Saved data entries
• • • •

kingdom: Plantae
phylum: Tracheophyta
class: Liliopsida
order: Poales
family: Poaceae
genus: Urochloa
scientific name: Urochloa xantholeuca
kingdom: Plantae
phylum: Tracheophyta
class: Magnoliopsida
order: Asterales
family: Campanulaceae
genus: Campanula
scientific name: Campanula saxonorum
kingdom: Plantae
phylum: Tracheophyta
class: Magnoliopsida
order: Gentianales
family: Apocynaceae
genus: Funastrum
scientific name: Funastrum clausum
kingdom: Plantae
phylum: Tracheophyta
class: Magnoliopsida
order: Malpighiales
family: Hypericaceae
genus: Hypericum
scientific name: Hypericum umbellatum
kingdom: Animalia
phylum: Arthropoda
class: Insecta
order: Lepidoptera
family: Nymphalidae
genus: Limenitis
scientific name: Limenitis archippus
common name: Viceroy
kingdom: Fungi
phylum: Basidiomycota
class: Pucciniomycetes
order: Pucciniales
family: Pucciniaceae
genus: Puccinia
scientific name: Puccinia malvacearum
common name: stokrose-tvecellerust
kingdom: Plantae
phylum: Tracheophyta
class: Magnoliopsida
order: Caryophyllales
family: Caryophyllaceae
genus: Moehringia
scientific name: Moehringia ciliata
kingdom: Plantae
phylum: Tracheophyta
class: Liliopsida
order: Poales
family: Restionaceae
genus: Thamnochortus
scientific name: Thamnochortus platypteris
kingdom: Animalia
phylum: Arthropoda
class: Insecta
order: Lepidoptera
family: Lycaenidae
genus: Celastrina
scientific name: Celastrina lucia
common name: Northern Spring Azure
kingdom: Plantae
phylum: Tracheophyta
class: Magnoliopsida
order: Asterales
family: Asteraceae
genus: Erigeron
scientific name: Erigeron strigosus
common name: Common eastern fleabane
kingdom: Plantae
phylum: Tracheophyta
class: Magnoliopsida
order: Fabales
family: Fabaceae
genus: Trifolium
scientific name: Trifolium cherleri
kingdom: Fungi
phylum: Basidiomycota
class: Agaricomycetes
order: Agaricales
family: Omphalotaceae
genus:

• • • •

**REQUIRED WORK**
Can you retype every line of the material above without changing anything?

**RESULT**
kingdom: Plantae
phylum: Tracheophyta
class: Liliopsida
order: Poales
family: Poaceae
genus: Urochloa
scientific name: Urochloa xantholeuca
kingdom: Plantae
phylum: Tracheophyta
class: Magnoliopsida
order: Asterales
family: Campanulaceae
genus: Campanula
scientific name: Campanula saxonorum
kingdom: Plantae
phylum: Tracheophyta
class: Magnoliopsida
order: Gentianales
family: Apocynaceae
genus: Funastrum
scientific name: Funastrum clausum
kingdom: Plantae
phylum: Tracheophyta
class: Magnoliopsida
order: Malpighiales
family: Hypericaceae
genus: Hypericum
scientific name: Hypericum umbellatum
kingdom: Animalia
phylum: Arthropoda
class: Insecta
order: Lepidoptera
family: Nymphalidae
genus: Limenitis
scientific name: Limenitis archippus
common name: Viceroy
kingdom: Fungi
phylum: Basidiomycota
class: Pucciniomycetes
order: Pucciniales
family: Pucciniaceae
genus: Puccinia
scientific name: Puccinia malvacearum
common name: stokrose-tvecellerust
kingdom: Plantae
phylum: Tracheophyta
class: Magnoliopsida
order: Caryophyllales
family: Caryophyllaceae
genus: Moehringia
scientific name: Moehringia ciliata
kingdom: Plantae
phylum: Tracheophyta
class: Liliopsida
order: Poales
family: Restionaceae
genus: Thamnochortus
scientific name: Thamnochortus platypteris
kingdom: Animalia
phylum: Arthropoda
class: Insecta
order: Lepidoptera
family: Lycaenidae
genus: Celastrina
scientific name: Celastrina lucia
common name: Northern Spring Azure
kingdom: Plantae
phylum: Tracheophyta
class: Magnoliopsida
order: Asterales
family: Asteraceae
genus: Erigeron
scientific name: Erigeron strigosus
common name: Common eastern fleabane
kingdom: Plantae
phylum: Tracheophyta
class: Magnoliopsida
order: Fabales
family: Fabaceae
genus: Trifolium
scientific name: Trifolium cherleri
kingdom: Fungi
phylum: Basidiomycota
class: Agaricomycetes
order: Agaricales
family: Omphalotaceae
genus:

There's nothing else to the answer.